Data shown: Begin

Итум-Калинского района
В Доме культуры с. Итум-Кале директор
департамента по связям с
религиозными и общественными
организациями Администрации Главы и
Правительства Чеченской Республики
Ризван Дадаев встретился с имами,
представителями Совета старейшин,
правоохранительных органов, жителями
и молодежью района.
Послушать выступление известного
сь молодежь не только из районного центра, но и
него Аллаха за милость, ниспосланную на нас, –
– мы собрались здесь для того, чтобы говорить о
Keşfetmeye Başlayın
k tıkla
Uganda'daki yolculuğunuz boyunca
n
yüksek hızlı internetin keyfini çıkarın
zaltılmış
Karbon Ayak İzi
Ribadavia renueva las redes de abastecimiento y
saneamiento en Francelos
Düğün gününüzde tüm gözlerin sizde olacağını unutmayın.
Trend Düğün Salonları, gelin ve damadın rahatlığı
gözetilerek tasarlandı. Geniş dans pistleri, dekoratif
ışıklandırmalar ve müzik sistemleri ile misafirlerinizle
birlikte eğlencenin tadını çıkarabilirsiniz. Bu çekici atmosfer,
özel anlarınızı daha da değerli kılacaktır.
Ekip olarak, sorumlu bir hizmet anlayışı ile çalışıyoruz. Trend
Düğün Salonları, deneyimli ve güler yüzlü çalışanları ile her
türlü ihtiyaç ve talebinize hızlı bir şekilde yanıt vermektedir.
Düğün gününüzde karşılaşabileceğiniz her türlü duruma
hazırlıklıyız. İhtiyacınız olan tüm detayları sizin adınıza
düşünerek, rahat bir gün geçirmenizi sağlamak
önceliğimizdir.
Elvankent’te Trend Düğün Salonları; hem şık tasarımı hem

Data shown: End
Data shown: Begin

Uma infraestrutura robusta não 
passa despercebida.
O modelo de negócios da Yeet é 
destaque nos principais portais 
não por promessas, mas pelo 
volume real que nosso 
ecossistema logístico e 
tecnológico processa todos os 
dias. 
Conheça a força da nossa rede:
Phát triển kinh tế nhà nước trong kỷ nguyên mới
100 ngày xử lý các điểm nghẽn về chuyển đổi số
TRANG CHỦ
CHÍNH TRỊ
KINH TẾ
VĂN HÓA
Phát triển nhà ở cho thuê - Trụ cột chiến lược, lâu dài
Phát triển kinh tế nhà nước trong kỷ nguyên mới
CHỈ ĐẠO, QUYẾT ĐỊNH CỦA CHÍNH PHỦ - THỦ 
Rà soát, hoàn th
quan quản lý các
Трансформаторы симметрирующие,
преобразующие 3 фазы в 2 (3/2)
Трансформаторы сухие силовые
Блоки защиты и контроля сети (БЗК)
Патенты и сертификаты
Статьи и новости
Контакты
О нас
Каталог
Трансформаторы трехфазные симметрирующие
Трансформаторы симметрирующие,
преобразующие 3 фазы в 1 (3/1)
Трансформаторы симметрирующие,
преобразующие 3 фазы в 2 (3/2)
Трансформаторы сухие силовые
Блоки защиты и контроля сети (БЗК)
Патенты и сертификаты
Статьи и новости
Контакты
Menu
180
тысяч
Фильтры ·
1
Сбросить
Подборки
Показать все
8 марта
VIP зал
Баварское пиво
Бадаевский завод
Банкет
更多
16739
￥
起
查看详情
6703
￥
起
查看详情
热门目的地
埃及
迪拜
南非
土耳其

Data shown: End

*Problem to solve*:
Edit the part of the listing that opens with the line containing "Итум-Калинского района" and closes with the line containing "Elvankent’te Trend Düğün", changing "misafirlerinizle" to "konuklarınızla" and leaving everything else unchanged. Return only those lines.

*Output for this task*:
Итум-Калинского района
В Доме культуры с. Итум-Кале директор
департамента по связям с
религиозными и общественными
организациями Администрации Главы и
Правительства Чеченской Республики
Ризван Дадаев встретился с имами,
представителями Совета старейшин,
правоохранительных органов, жителями
и молодежью района.
Послушать выступление известного
сь молодежь не только из районного центра, но и
него Аллаха за милость, ниспосланную на нас, –
– мы собрались здесь для того, чтобы говорить о
Keşfetmeye Başlayın
k tıkla
Uganda'daki yolculuğunuz boyunca
n
yüksek hızlı internetin keyfini çıkarın
zaltılmış
Karbon Ayak İzi
Ribadavia renueva las redes de abastecimiento y
saneamiento en Francelos
Düğün gününüzde tüm gözlerin sizde olacağını unutmayın.
Trend Düğün Salonları, gelin ve damadın rahatlığı
gözetilerek tasarlandı. Geniş dans pistleri, dekoratif
ışıklandırmalar ve müzik sistemleri ile konuklarınızla
birlikte eğlencenin tadını çıkarabilirsiniz. Bu çekici atmosfer,
özel anlarınızı daha da değerli kılacaktır.
Ekip olarak, sorumlu bir hizmet anlayışı ile çalışıyoruz. Trend
Düğün Salonları, deneyimli ve güler yüzlü çalışanları ile her
türlü ihtiyaç ve talebinize hızlı bir şekilde yanıt vermektedir.
Düğün gününüzde karşılaşabileceğiniz her türlü duruma
hazırlıklıyız. İhtiyacınız olan tüm detayları sizin adınıza
düşünerek, rahat bir gün geçirmenizi sağlamak
önceliğimizdir.
Elvankent’te Trend Düğün Salonları; hem şık tasarımı hem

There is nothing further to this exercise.